Application-based WiFi offloading capabilities are now considered one of the most promising, evolved, and sensible course for mobile operators in maximizing the value of network resources and keeping subscribers happy.
In today’s world where people consume large amounts of mobile data, which requires guaranteed Quality of Service (QoS) to keep them happy and reduce churn – including streaming music and videos or surfing the web – it makes sense to keep them on an operators’ licensed network so their demands for QoS can be managed and met. On the other end of the network bandwidth spectrum, “best-effort” applications – applications in which networks do not provide a guaranteed QoS level or certain priority – such as email and text, don’t require quite the same amount of network resources and second-by-second coverage to keep subscribers happy. These applications should be routed for offloading to free up bandwidth of the limited licensed network to handle applications where QoS must be guaranteed.
The technological evolution of radio access networks is, like everything else, limited by the laws of physics where mobile operators have a finite amount of bandwidth to handle an ever-increasing amount of network traffic. According to Cisco’s Visual Networking Index: Global Mobile Data Traffic Forecast Update, 2012-2017, global mobile data traffic will grow at a CAGR of 66 percent from 2012 to 2017, reaching 11.2 exabytes per month by 2017. To put this number into perspective, it’s approximately the same amount of information found in three billion DVDs. This amount of mobile data traffic is already putting a strain on mobile networks and if it’s not properly addressed, will most likely force the networks to collapse, creating a furious subscriber base that cannot get their data fix. Operators are therefore urged to find solutions that focus on network capacity scaling, that reduce the rate of costly infrastructure upgrades, and which empowers them to not resort to use pricing as a congestion control tool.
There are a number of ways for operators to address this but most are prohibitively expensive and therefore, not a practical solution. At the same time, WiFi is continuously evolving and becoming more ubiquitous, being widely available in homes, enterprises, and even in public areas such as university campuses, sports stadiums, and shopping malls. The technology has already been proven to be a preferred, cost-effective, and appealing option for operators to offload select mobile data traffic while delivering a variety of new services. In fact, Cisco’s report highlights that 33 percent of global mobile data traffic was offloaded onto the fixed network through WiFi or femtocell in 2012. About 429 petabytes of mobile data traffic were offloaded onto the fixed network each month. Without offload, mobile data traffic would have grown 96 percent rather than 70 percent in 2012.
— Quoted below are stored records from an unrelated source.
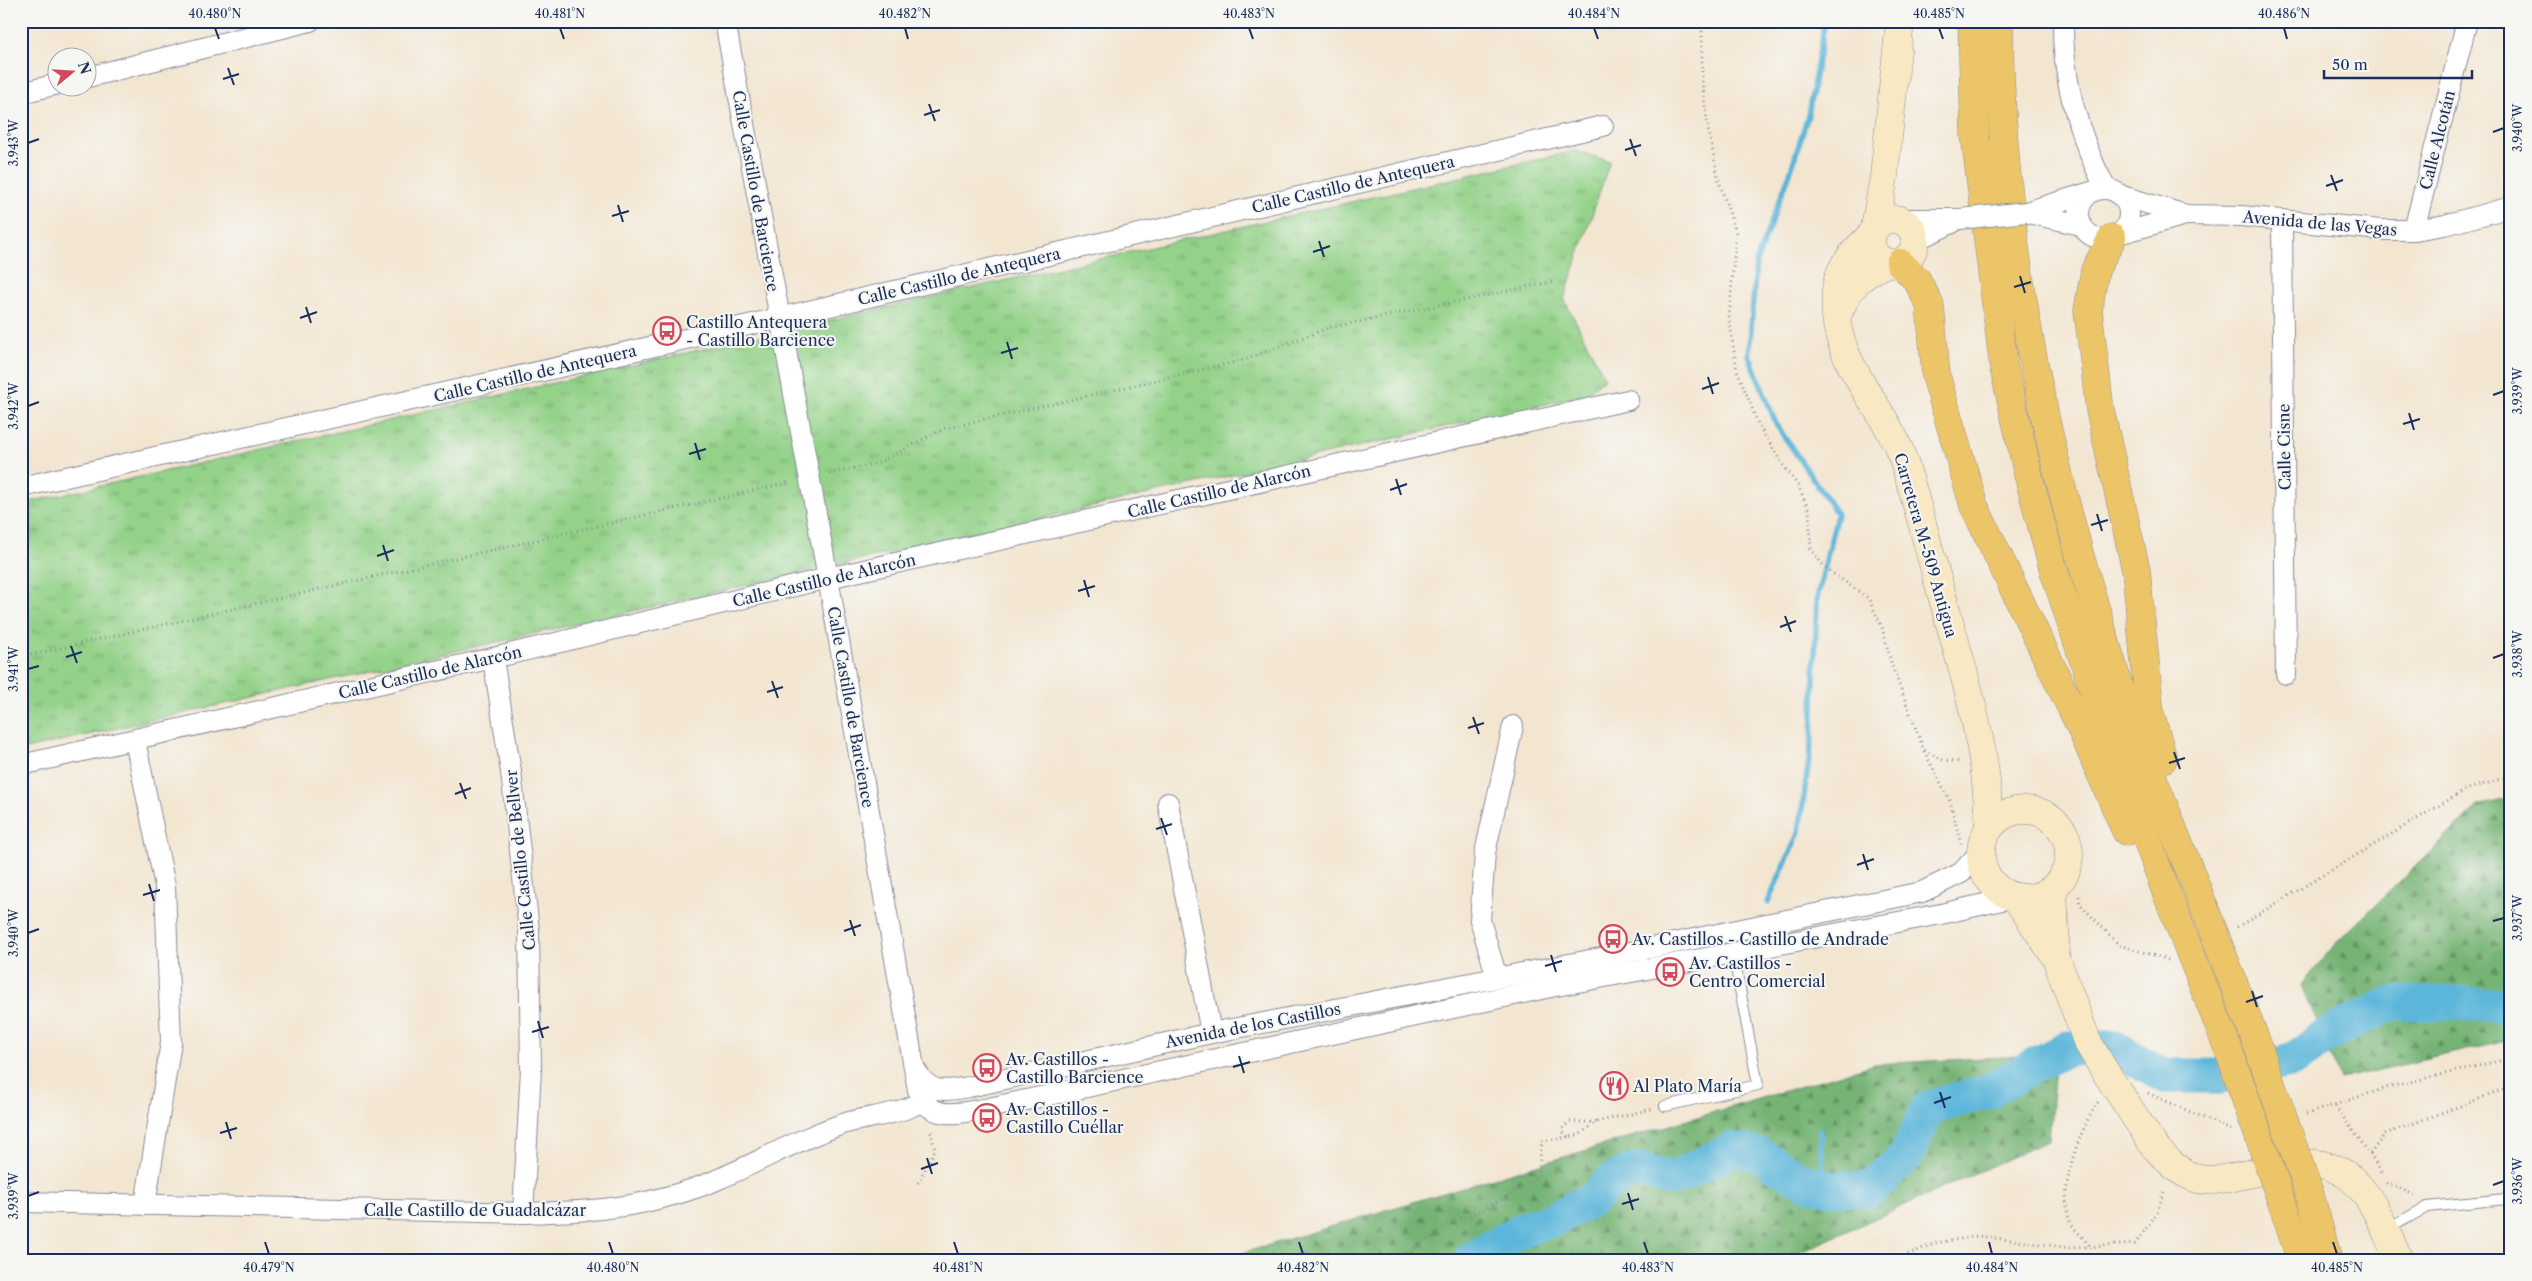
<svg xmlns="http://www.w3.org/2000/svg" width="2532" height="1281" font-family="'Libre Caslon Text',serif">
	<defs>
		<pattern id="grass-tufts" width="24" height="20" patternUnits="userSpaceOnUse" patternTransform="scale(1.25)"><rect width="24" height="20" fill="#93d288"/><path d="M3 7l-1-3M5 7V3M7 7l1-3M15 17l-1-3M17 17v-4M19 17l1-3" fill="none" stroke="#77ab72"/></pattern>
		<pattern id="forest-firs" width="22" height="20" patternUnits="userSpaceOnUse" patternTransform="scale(1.25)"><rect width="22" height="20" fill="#76b474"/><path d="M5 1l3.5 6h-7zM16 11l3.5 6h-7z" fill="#609362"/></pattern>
	</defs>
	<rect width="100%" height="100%" fill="#f6f6f2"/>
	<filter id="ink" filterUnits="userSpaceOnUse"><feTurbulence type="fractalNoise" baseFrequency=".02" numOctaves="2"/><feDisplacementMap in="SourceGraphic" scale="10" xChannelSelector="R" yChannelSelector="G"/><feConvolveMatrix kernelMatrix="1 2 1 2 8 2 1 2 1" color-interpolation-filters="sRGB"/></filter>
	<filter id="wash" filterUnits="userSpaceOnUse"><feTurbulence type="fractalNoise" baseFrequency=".0096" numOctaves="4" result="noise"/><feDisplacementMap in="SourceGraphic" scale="20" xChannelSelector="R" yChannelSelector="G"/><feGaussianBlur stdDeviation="1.12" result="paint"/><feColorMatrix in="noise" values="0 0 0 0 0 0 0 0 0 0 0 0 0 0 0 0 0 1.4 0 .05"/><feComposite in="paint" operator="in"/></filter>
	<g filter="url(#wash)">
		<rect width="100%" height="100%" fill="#f3e6d1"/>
		<!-- grass -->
		<polygon fill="url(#grass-tufts)" stroke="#578073" points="1575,151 1610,161 1564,299 1605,378 1585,395 21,750 21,504"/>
		<!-- forest -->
		<g fill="url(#forest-firs)" stroke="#487269">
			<polygon points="2511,799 2511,1040 2340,1079 2302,985 2335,944 2479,805"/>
			<polygon points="2056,1054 2049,1140 1783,1260 1219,1260 1875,1064"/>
		</g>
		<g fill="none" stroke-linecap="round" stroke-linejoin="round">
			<!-- stream -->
			<g stroke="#5cb6da" stroke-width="5.5">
				<polyline points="1768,902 1799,832 1812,738 1817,598 1837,514 1777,426 1749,355 1756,262 1790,173 1808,115 1825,21"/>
				<polyline points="1820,1130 1825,1188"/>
				<polyline points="1480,1260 1481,1252"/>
			</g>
			<!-- river -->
			<polyline stroke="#5cb6da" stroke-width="35" points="1470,1260 1523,1229 1555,1219 1594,1198 1611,1181 1636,1170 1673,1179 1733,1149 1760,1155 1801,1180 1825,1188 1870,1190 1906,1156 1929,1107 1988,1092 2031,1067 2068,1048 2115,1048 2164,1076 2222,1076 2291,1061 2333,1032 2392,1003 2448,1003 2511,1006"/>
		</g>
		<g id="blocks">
			<!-- building -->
			<polygon fill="#f1a8c5" points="1619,1073 1624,1096 1608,1100 1603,1077"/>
		</g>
	</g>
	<g filter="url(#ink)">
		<use href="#blocks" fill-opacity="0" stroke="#878a98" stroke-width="1"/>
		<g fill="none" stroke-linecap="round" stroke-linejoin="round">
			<defs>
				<g id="lane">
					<polyline points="1665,1106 1758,1085 1733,952"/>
					<polyline points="2387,1229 2427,1207 2506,1199"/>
				</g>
				<g id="street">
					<path d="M725,21l103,557 90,512c11,32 40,23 66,19l567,-122 390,-73 74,-17"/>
					<path d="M2063,21c-1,59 16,116 43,168"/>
					<polyline points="88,77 310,21"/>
					<polyline points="21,93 58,84"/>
					<circle cx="2104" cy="214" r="25"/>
					<polyline points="2119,195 2186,215 2241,216 2381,230 2414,230 2445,225 2511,207"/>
					<polyline points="2026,212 2091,192"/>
					<polyline points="2028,213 2081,225"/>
					<polyline points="1897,219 1960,219"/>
					<polyline points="2282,220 2286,674"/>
					<polyline points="2414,230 2467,21"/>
					<polyline points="2119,234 2186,215"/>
					<polyline points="1916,240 1952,223"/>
					<polyline points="21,487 744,326 1603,126"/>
					<polyline points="493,658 511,772 529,930 531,1069 523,1213"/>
					<polyline points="135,740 165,886 171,1042 145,1205"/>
					<polyline points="21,765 493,658 828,578 1628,400"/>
					<polyline points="1168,803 1211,1033"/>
					<polyline points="1497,978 1480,920 1485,853 1513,726"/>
					<path d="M915,1069c15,26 28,22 54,18l242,-54 405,-78 306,-63 39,-19 20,-22"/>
					<path d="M21,1202l502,11c40,-1 79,-2 118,-10 27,-6 54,-13 80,-25 42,-18 81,-41 125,-55 21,-7 74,-9 83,-32"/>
				</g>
				<g id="secondary">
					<circle cx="1893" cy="241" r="22"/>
					<polyline points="1875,228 1884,176 1900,21"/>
					<path d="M1872,234c-30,30 -39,38 -36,82 4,52 50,94 67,143 13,39 23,80 34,119 16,58 35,117 45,176 5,24 6,50 7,75"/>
					<path d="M1839,311c12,-27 21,-35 47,-48"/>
					<circle cx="2025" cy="854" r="44"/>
					<polyline points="2053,888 2056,956"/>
					<polyline points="2015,897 2056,958"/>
					<path d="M2154,1146c12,13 22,24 38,31 14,5 27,3 42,0 42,-8 87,-29 122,6 20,20 31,52 43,77"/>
				</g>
				<g id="highway">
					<polyline points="1972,21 1975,136 2004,368 2028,474 2053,568 2099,706 2165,889"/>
					<path d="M1999,21c1,199 38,396 96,586 10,32 19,66 30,98 21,58 45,116 68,174"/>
					<polyline points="2112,238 2095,270 2088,310 2100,410 2136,570 2150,714 2163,759"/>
					<polyline points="1900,263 1917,280 1930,305 1936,376 1974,506 2080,726 2126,831"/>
					<polyline points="2309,1192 2328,1260"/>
					<polyline points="2281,1200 2301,1260"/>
				</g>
			</defs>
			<!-- lane casing -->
			<use href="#lane" stroke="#878a98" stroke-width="12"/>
			<!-- street casing -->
			<use href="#street" stroke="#878a98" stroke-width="22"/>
			<!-- secondary casing -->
			<use href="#secondary" stroke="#878a98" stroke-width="29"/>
			<!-- highway casing -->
			<use href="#highway" stroke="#878a98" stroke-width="29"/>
			<!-- path -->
			<g stroke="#878a98" stroke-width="3" stroke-dasharray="1 4" stroke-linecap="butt">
				<polyline points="1702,21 1702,81 1708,129 1719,181 1736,233 1729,319 1737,370 1759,426 1783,465 1799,487 1809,511 1811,549 1820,562 1835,575 1868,598 1882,627 1892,666 1924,750 1943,760 1961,762"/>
				<polyline points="829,474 878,463 943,429 1244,360 1328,328 1556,281"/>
				<polyline points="21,657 791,482"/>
				<polyline points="1924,751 1950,801 1961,844"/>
				<polyline points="2069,847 2075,878"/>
				<polyline points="2079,896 2080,904 2119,945 2169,960"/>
				<polyline points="2237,927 2465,790 2511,776"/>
				<polyline points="2148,1093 2231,1130"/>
				<polyline points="2335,1106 2370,1154 2382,1175"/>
				<polyline points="2306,1114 2389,1087 2511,1058"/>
				<polyline points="1596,1122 1570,1122 1563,1127 1563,1132 1568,1137 1579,1135 1596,1122 1652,1109"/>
				<polyline points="2370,1154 2385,1134 2511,1087"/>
				<polyline points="918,1183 935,1150 930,1128"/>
				<polyline points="2386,1183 2417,1196"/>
				<path d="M2089,1245c-5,-7 -16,-16 -19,-24 -13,-32 10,-92 28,-119"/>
				<polyline points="1387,1260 1409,1253 1446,1224 1476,1213 1528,1185 1538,1176 1542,1141 1568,1137"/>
				<polyline points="1894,1260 1936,1243 1978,1236 2072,1248 2135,1244 2157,1213 2165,1188"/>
			</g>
			<!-- lane -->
			<use href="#lane" stroke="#fff" stroke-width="10"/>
			<!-- street -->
			<use href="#street" stroke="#fff" stroke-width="20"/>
			<!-- secondary -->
			<use href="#secondary" stroke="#f8e8c3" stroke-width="28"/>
			<!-- highway -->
			<use href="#highway" stroke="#edc569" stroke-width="28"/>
			<defs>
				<polyline id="street-bridge" points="1960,219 2026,212"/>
				<polyline id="secondary-bridge" points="2056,958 2087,1041 2103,1068 2154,1146"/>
				<g id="highway-bridge">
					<polyline points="2193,879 2255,1038 2309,1192"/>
					<polyline points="2165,889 2229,1051 2281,1200"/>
				</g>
			</defs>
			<!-- street-bridge casing -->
			<use href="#street-bridge" stroke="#878a98" stroke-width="22" stroke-linecap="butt"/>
			<!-- secondary-bridge casing -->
			<use href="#secondary-bridge" stroke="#878a98" stroke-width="29" stroke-linecap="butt"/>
			<!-- highway-bridge casing -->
			<use href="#highway-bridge" stroke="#878a98" stroke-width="29" stroke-linecap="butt"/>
			<!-- street-bridge -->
			<use href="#street-bridge" stroke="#fff" stroke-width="20"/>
			<!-- secondary-bridge -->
			<use href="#secondary-bridge" stroke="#f8e8c3" stroke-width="28"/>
			<!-- highway-bridge -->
			<use href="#highway-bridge" stroke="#edc569" stroke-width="28"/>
		</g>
	</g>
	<!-- ticks -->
	<path fill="none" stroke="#1b2f5e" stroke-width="2" d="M215,28l4,11M560,28l4,11M905,28l3,11M1249,28l4,11M1594,28l4,11M1939,28l4,11M2284,28l3,11M228,68l6,17M223,79l16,-5M929,104l6,17M924,115l16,-5M2493,132l11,-4M1630,139l6,17M28,143l11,-4M1625,150l16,-5M2331,175l6,16M2326,186l17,-6M618,205l5,17M612,216l17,-5M1319,241l5,16M1313,252l17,-6M2020,276l5,17M2014,287l17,-5M306,307l5,16M300,318l17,-6M1007,342l5,17M1001,353l17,-5M1708,377l5,17M1702,389l17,-6M2493,395l11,-4M28,406l11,-4M2409,413l5,17M2403,424l17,-5M695,443l5,17M689,454l17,-5M1396,479l5,16M1390,490l17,-6M2097,514l5,17M2091,525l17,-5M383,545l5,16M377,556l17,-6M1084,580l5,17M1078,591l17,-5M1785,616l6,16M1780,627l16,-6M71,646l6,17M66,657l16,-5M2493,658l11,-4M28,669l11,-3M772,681l6,17M767,692l16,-5M1473,717l6,17M1468,728l16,-5M2174,752l6,17M2169,763l16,-5M460,783l6,16M455,794l16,-6M1161,818l6,17M1156,829l16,-5M1863,854l5,16M1857,865l17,-6M149,884l5,17M143,895l17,-5M850,920l5,16M2493,921l11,-3M844,931l17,-6M28,933l11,-4M1551,955l5,17M1545,966l17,-5M2252,991l5,16M2246,1002l17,-6M538,1021l5,17M532,1032l17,-5M1239,1056l5,17M1233,1067l17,-5M1940,1092l5,16M1934,1103l17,-6M226,1122l5,17M220,1133l17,-5M927,1158l5,16M921,1169l17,-6M2493,1185l11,-4M1628,1193l5,17M28,1196l11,-4M1622,1204l17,-5M265,1242l4,12M609,1242l4,12M954,1242l4,12M1299,1242l4,12M1644,1242l4,12M1989,1242l3,12M2333,1242l4,12"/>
	<!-- icons -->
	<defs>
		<symbol id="bus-ring" viewBox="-11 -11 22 22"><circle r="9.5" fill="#f6f6f2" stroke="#d1495b" stroke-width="1.5"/><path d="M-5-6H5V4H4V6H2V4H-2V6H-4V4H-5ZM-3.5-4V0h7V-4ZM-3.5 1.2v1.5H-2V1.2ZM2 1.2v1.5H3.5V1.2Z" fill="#d1495b"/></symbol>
		<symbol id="restaurant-ring" viewBox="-11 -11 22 22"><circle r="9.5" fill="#f6f6f2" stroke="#d1495b" stroke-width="1.5"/><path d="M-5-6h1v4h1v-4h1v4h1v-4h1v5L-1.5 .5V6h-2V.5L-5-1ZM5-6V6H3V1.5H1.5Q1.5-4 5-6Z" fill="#d1495b"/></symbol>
	</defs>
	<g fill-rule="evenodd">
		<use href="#bus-ring" x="651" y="315" width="32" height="32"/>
		<use href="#bus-ring" x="1597" y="923" width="32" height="32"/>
		<use href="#bus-ring" x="1654" y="956" width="32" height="32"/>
		<use href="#bus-ring" x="971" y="1052" width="32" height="32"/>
		<use href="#restaurant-ring" x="1598" y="1070" width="32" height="32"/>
		<use href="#bus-ring" x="971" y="1102" width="32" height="32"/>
	</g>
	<g text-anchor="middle" stroke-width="4" stroke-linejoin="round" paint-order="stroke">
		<!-- street labels -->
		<g font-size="16" fill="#1b2f5e" stroke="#f6f6f2">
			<text transform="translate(2437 140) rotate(-76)" y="6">Calle Alcotán</text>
			<text transform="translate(1353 184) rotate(-13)" y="6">Calle Castillo de Antequera</text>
			<text transform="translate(756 191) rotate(80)" y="6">Calle Castillo de Barcience</text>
			<text transform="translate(2320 223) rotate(5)" y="6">Avenida de las Vegas</text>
			<text transform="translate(959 276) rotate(-13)" y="6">Calle Castillo de Antequera</text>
			<text transform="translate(535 373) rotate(-13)" y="6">Calle Castillo de Antequera</text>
			<text transform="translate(2284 447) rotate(-91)" y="6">Calle Cisne</text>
			<text transform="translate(1219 491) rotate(-13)" y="6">Calle Castillo de Alarcón</text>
			<text transform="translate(1926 545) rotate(74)" y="6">Carretera M-509 Antigua</text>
			<text transform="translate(824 580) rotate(-13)" y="6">Calle Castillo de Alarcón</text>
			<text transform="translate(430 672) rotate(-13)" y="6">Calle Castillo de Alarcón</text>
			<text transform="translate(851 707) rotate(80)" y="6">Calle Castillo de Barcience</text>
			<text transform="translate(520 860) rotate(-96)" y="6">Calle Castillo de Bellver</text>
			<text transform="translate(1253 1025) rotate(-11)" y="6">Avenida de los Castillos</text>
			<text x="475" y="1216">Calle Castillo de Guadalcázar</text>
		</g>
		<!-- poi labels -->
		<g font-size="16" fill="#1b2f5e" stroke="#f6f6f2" text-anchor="start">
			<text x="686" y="328">Castillo Antequera<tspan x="686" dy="18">- Castillo Barcience</tspan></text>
			<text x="1632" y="945">Av. Castillos - Castillo de Andrade</text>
			<text x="1689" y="969">Av. Castillos -<tspan x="1689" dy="18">Centro Comercial</tspan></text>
			<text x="1006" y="1065">Av. Castillos -<tspan x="1006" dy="18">Castillo Barcience</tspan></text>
			<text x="1633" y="1092">Al Plato María</text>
			<text x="1006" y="1115">Av. Castillos -<tspan x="1006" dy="18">Castillo Cuéllar</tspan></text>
		</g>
	</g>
	<!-- margin -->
	<rect width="2532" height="1281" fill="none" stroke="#f6f6f2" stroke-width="55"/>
	<!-- north arrow -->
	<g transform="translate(72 72) rotate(72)"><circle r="24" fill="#f6f6f2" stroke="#9ea6b7"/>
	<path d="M0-4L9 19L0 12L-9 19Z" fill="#d1495b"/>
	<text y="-8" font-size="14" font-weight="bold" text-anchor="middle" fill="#1b2f5e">N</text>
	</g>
	<!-- scale -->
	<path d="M2324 70v8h148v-8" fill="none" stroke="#1b2f5e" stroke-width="2.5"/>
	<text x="2332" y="70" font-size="15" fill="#1b2f5e" stroke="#f6f6f2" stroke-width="4" paint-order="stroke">50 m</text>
	<rect x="28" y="28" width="2476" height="1226" fill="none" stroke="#1b2f5e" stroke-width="2"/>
	<g font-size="12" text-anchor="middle" fill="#1b2f5e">
		<text x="215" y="18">40.480°N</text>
		<text x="560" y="18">40.481°N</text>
		<text x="905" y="18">40.482°N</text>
		<text x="1249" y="18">40.483°N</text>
		<text x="1594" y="18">40.484°N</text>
		<text x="1939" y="18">40.485°N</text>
		<text x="2284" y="18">40.486°N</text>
		<text transform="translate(2518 128) rotate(-90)" y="4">3.940°W</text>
		<text transform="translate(14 143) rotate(-90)" y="4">3.943°W</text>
		<text transform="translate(2518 391) rotate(-90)" y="4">3.939°W</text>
		<text transform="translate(14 406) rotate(-90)" y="4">3.942°W</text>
		<text transform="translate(2518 654) rotate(-90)" y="4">3.938°W</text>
		<text transform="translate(14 669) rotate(-90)" y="4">3.941°W</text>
		<text transform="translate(2518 918) rotate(-90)" y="4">3.937°W</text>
		<text transform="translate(14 933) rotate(-90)" y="4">3.940°W</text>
		<text transform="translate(2518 1181) rotate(-90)" y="4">3.936°W</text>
		<text transform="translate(14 1196) rotate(-90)" y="4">3.939°W</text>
		<text x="269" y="1272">40.479°N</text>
		<text x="613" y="1272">40.480°N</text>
		<text x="958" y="1272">40.481°N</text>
		<text x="1303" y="1272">40.482°N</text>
		<text x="1648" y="1272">40.483°N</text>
		<text x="1992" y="1272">40.484°N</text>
		<text x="2337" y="1272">40.485°N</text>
	</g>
</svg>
The capabilities of WiFi have evolved to become a seamless extension of 3G and 4G technologies. The ubiquity of WiFi capabilities in current 3G and 4G devices make offload of select data traffic very compelling to operators to make better use of their network assets. With the IP Flow Mobility framework from 3GPP and advanced WiFi technology such as HotSpot 2.0, equipment manufacturers are positioned to help operators make WiFi a carrier-grade technology. Integrating WiFi into the fabrics of mobile networks has already succeeded in reducing the need for additional capacity in the wider mobile network, particularly in traffic hotspot areas, for operators with a WiFi offload strategy. This allows subscribers to enjoy superior and seamless services without the hassle of having to choose among different networks and technologies, resulting in highest customer satisfaction and loyalty.
WiFi is positioned to help operators minimize the cost of management, and maximize revenue opportunities, per MB. The costs for deploying WiFi offload technologies for operators are relatively minimal and are typically a one-time cost, with no spectrum cost involved. The benefits, however, are invaluable. Intelligently managing network resources balances the network load, lowers possible traffic congestions, and delays CAPEX investments. Operators are empowered to dedicate the licensed spectrum to manage specific services that must leverage their QoS capabilities while best-effort and low QoS applications are routed through the WLAN access point. This provides users with a seamless experience while they use various applications on their devices.
As more smartphones with advanced capabilities are being introduced into the market, mobile operators are gradually transitioning from a mobile voice to a mobile data business model. There are robust standards-compliant software frameworks readily available to empower equipment vendors to monetize this industry shift by developing cutting-edge products at lower costs. By creating solutions to support operators in their strategy to offload traffic to WiFi with the same security, authentication, and roaming features as with mobile networks, equipment manufacturers are in the position to make WiFi the technology that prevents the collapse of carrier networks from data overload.